- DIRECTIONS
Gather every line in the records below that contains the word "median", and copy each one out in full.

↓↓↓

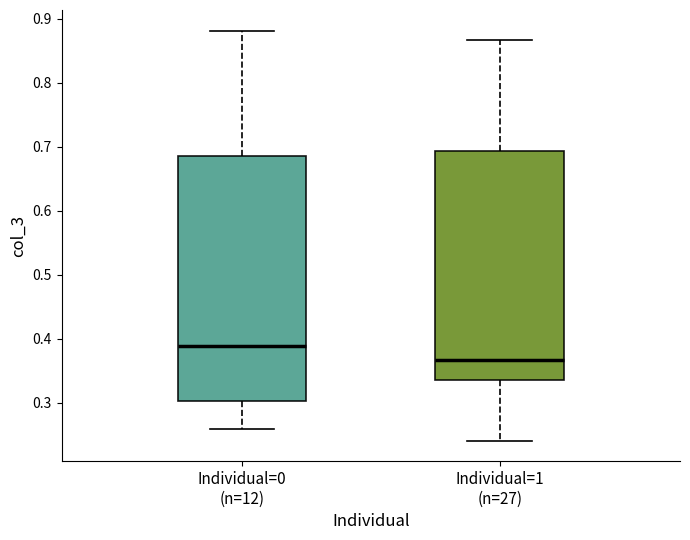

Reading left to right, read every box against the y-axis: the position of its median line, the range the box covers, and the ends of its whiskers. The values are not printed on the chart, so give them approximately, as read against the axis.

Individual=0 (n=12): median 0.39, box 0.30 to 0.68, whiskers 0.26 to 0.88
Individual=1 (n=27): median 0.37, box 0.34 to 0.69, whiskers 0.24 to 0.87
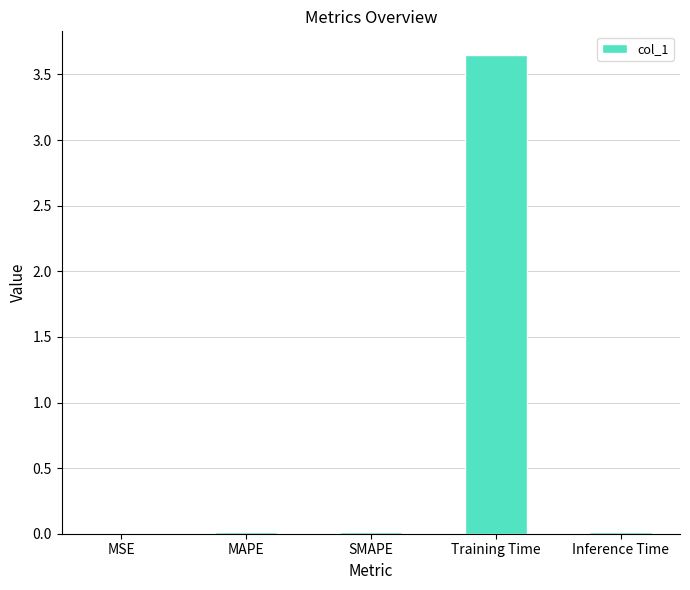

Which category has the highest value across all series?

Training Time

↑↑↑

- TASK ANSWER
Reading left to right, read every box against the y-axis: the position of its median line, the range the box covers, and the ends of its whiskers. The values are not printed on the chart, so give them approximately, as read against the axis.
Individual=0 (n=12): median 0.39, box 0.30 to 0.68, whiskers 0.26 to 0.88
Individual=1 (n=27): median 0.37, box 0.34 to 0.69, whiskers 0.24 to 0.87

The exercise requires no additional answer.